201407127/1/V6.
Datum uitspraak: 4 maart 2015
AFDELING
BESTUURSRECHTSPRAAK
Uitspraak op het hoger beroep van:
[appellante], wonend te [woonplaats] (Turkije),
tegen de uitspraak van de rechtbank Den Haag van 14 juli 2014 in zaak nr. 13/8200 in het geding tussen:
[appellante]
en
de minister van Buitenlandse Zaken.
Procesverloop
Bij besluit van 22 november 2012 heeft de minister geweigerd de verklaring van [appellante], dat zij de Nederlandse nationaliteit wil verkrijgen op grond van artikel 6, eerste lid, aanhef en onder i, van de Rijkswet op het Nederlanderschap (hierna: de RWN), te bevestigen.

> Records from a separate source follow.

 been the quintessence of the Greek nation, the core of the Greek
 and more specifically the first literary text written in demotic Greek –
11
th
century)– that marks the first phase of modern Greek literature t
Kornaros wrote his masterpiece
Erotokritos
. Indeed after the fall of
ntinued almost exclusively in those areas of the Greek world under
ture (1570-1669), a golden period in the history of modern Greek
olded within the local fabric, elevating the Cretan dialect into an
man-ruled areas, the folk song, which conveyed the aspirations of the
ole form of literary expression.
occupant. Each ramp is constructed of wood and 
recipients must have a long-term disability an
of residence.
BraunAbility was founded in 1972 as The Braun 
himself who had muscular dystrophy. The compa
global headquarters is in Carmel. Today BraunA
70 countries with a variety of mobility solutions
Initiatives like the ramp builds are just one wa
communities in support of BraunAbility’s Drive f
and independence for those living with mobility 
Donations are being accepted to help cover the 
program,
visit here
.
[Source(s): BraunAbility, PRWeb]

Bij besluit van 13 augustus 2013 heeft de minister het door [appellante] daartegen gemaakte bezwaar ongegrond verklaard.
Bij uitspraak van 14 juli 2014 heeft de rechtbank het door [appellante] daartegen ingestelde beroep ongegrond verklaard. Deze uitspraak is aangehecht.
Tegen deze uitspraak heeft [appellante] hoger beroep ingesteld.

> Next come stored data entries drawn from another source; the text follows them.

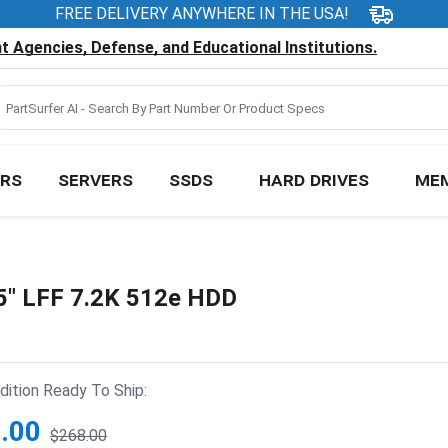
FREE DELIVERY ANYWHERE IN THE USA!
 Agencies, Defense, and Educational Institutions.
RS
SERVERS
SSDS
HARD DRIVES
ME
5" LFF 7.2K 512e HDD
ition Ready To Ship:
.00
$268.00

De minister heeft een verweerschrift ingediend.
[appellante] heeft een nader stuk ingediend.
De zaak is door een meervoudige kamer van de Afdeling verwezen naar een enkelvoudige.
De Afdeling heeft de zaak ter zitting behandeld op 5 februari 2015, waar [appellante], vertegenwoordigd door K. Korkmaz, en de minister, vertegenwoordigd door mr. C.E. Knook, werkzaam bij het ministerie van Buitenlandse Zaken, zijn verschenen.
Overwegingen
1. Ingevolge artikel 6, eerste lid, aanhef en onder i, van de RWN verkrijgt de vreemdeling die vóór 1 januari 1985 is geboren uit een moeder die ten tijde van zijn geboorte Nederlander was, terwijl de vader ten tijde van die geboorte niet-Nederlander was, na het afleggen van een daartoe strekkende schriftelijke verklaring door een bevestiging als bedoeld in het derde lid, het Nederlanderschap.

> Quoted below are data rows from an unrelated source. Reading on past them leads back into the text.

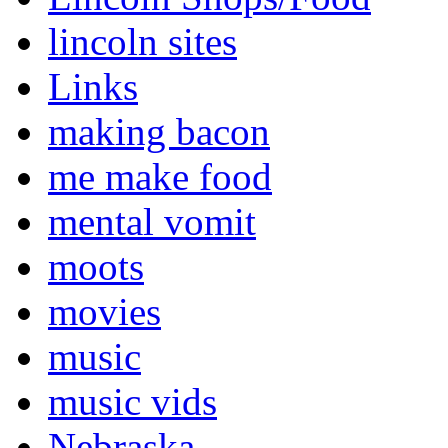
lincoln sites
Links
making bacon
me make food
mental vomit
moots
movies
music
music vids
Nebraska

Ingevolge het derde lid beoordeelt de autoriteit die de verklaring in ontvangst neemt aan de hand van de haar overgelegde stukken de gronden waarop de verklaring berust. Indien aan de vereisten is voldaan, bevestigt zij schriftelijk de verkrijging van het Nederlanderschap.
Ingevolge artikel 10 kan de Kroon, de Raad van State van het Koninkrijk gehoord, in bijzondere gevallen het Nederlanderschap verlenen met afwijking van het bepaalde in artikel 8, eerste lid, aanhef en onder a, c en d, artikel 9, eerste lid, aanhef en onder c, en de termijn genoemd in artikel 11, derde, vierde en vijfde lid.
2. In hoger beroep wordt niet betwist het oordeel van de rechtbank dat de moeder van [appellante] ten tijde van de geboorte van [appellante], op 2 maart 1968, niet de Nederlandse nationaliteit had en derhalve niet is voldaan aan artikel 6, eerste lid, aanhef en onder i, van de RWN.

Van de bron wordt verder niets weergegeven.